### ACTION ITEM
Update the material below by changing "Published" to "Posted" wherever it appears, keeping everything else the same. Leave the pictures out of your answer.

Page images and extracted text
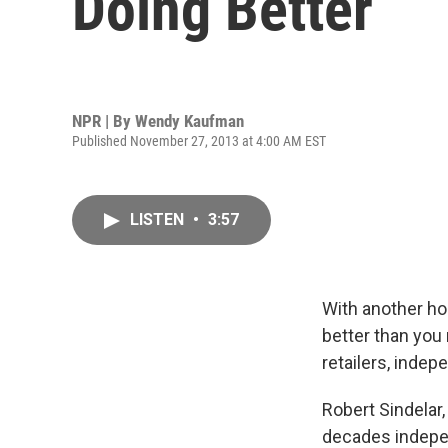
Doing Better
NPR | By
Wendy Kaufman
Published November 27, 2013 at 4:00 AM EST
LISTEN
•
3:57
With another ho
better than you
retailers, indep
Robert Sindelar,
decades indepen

### EXERCISE SOLUTION
Doing Better
NPR | By
Wendy Kaufman
Posted November 27, 2013 at 4:00 AM EST
LISTEN
•
3:57
With another ho
better than you
retailers, indep
Robert Sindelar,
decades indepen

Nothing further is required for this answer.